The windows and doors are made from a secret process which I have developed which uses Dragonfly wings as the design source.
Here the roof has been removed and we can see some more details of the dramatic front entry-way. The doors are opened by pulling on the golden leaf.
Here we get a glimpse of the sparkly door panels and more window details. The house walls are made from Golden birch bark which grew high up in the Adirondack mountains. The twig trim is White Cedar collected along the mountain streams. The rocks are sandstone collected further down the same river. The main roof and side roofs are "turfed" with exotic wool and yarns which are needle-felted in place. Natural moss is glued in place for the final landscaping.
Here is a glimpse of how it all started. The door was made and fitted into the stonework and wood base but it was constructed along with the house... once the entire house was completed, it was fitted back into this original position.
Here you can get an idea of just how tiny the whole thing is from this window detail.
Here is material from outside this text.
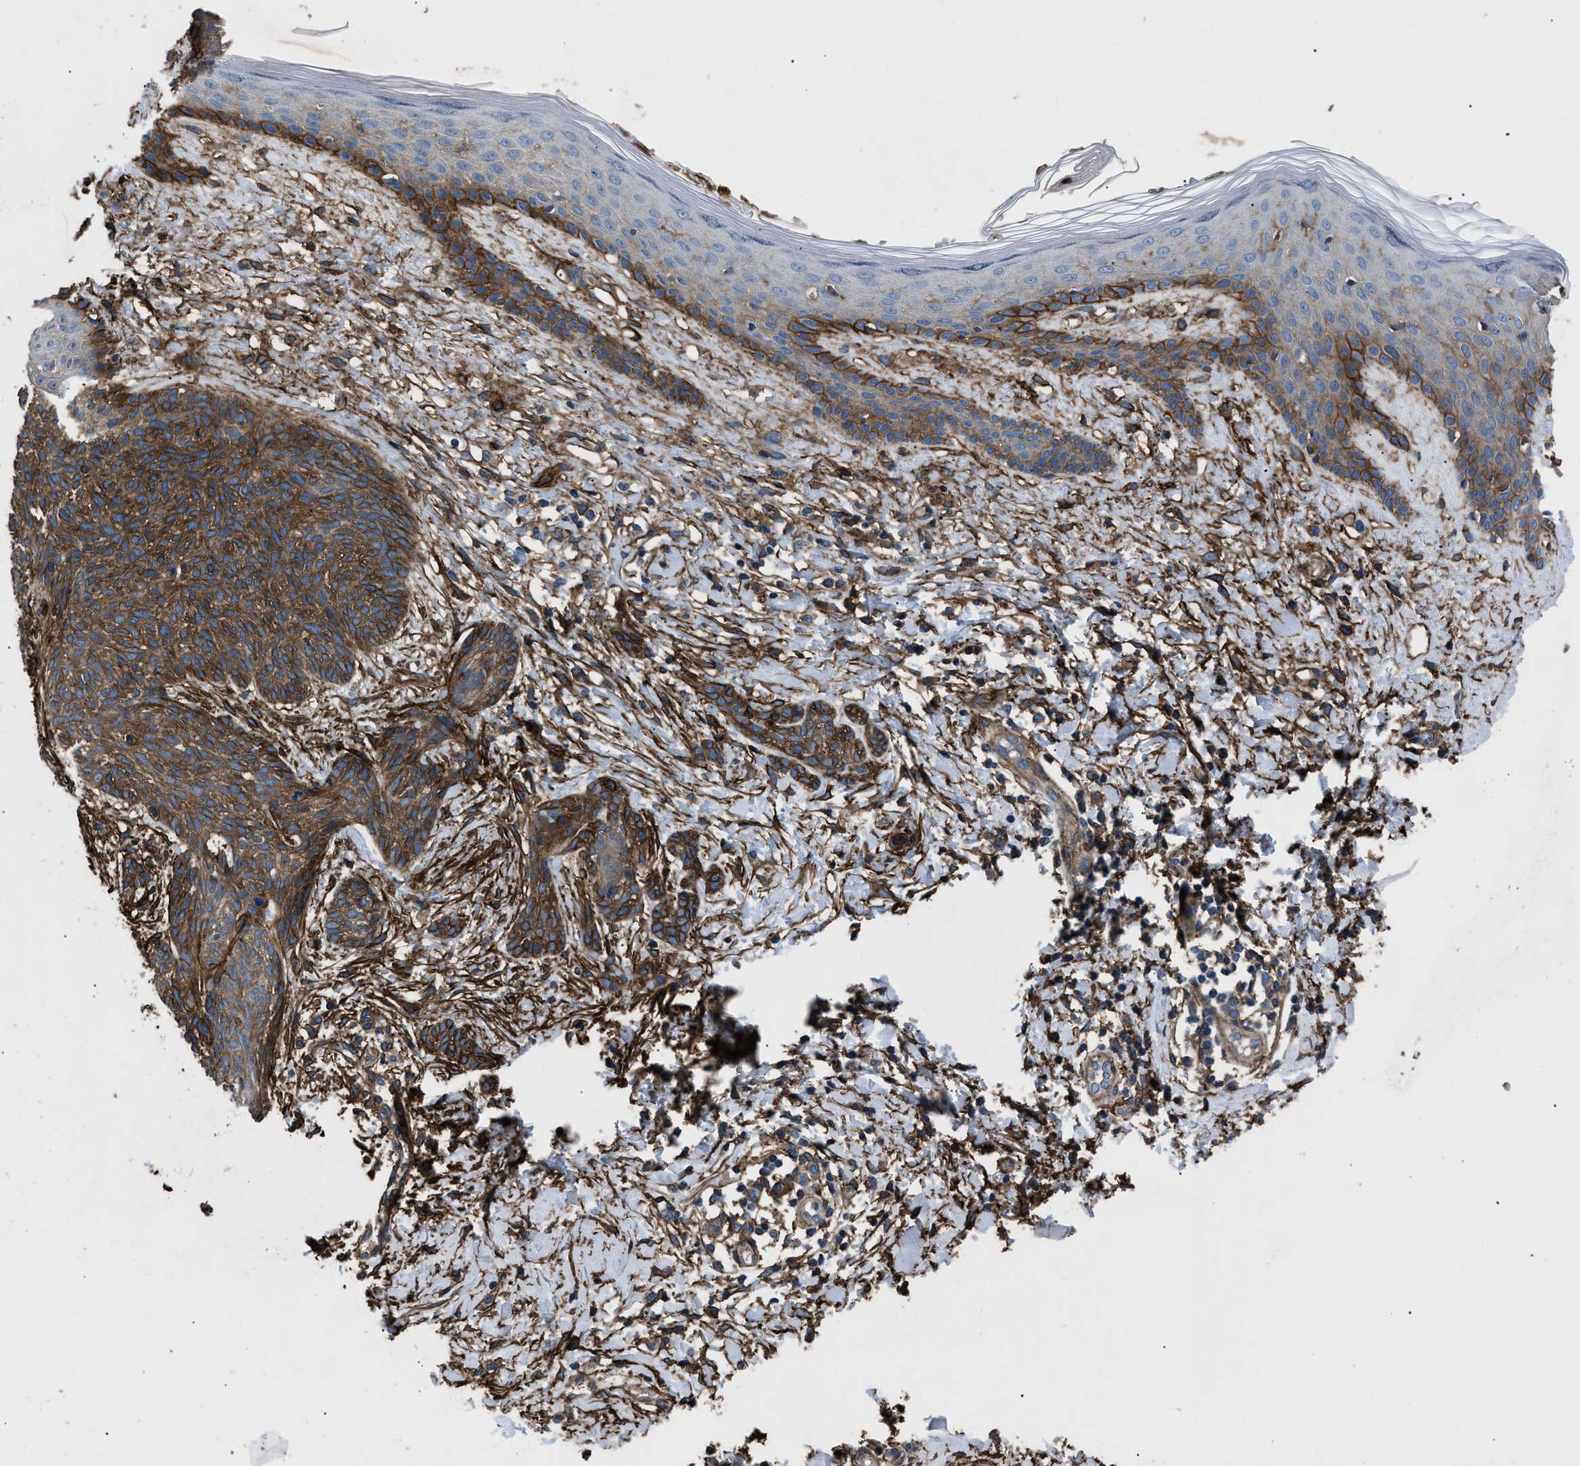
{"staining": {"intensity": "moderate", "quantity": ">75%", "location": "cytoplasmic/membranous"}, "tissue": "skin cancer", "cell_type": "Tumor cells", "image_type": "cancer", "snomed": [{"axis": "morphology", "description": "Basal cell carcinoma"}, {"axis": "topography", "description": "Skin"}], "caption": "About >75% of tumor cells in basal cell carcinoma (skin) exhibit moderate cytoplasmic/membranous protein expression as visualized by brown immunohistochemical staining.", "gene": "CD276", "patient": {"sex": "female", "age": 59}}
These windows are completed and ready to install. (These ended up in another construction but they are the same scale as the ones I used for this house). You may be able to make out the pattern in the "glass". This is derived from photographs of Dragonfly wings. The images are printed on a transparent medium and then laminated using a secret process to preserve the details but also make them very durable and a wee bit sparkly....which is hard to see in this image. Each window takes about 2 hours to make! This image represents nearly a full days worth of work.
I've been thinking a lot about the merits of "slow work" lately....but I'll write about that in another post. I wanted to share these on this important day...congratulations to all involved in the Hobbit movie and I hope you all get a chance to see it when it comes out next month!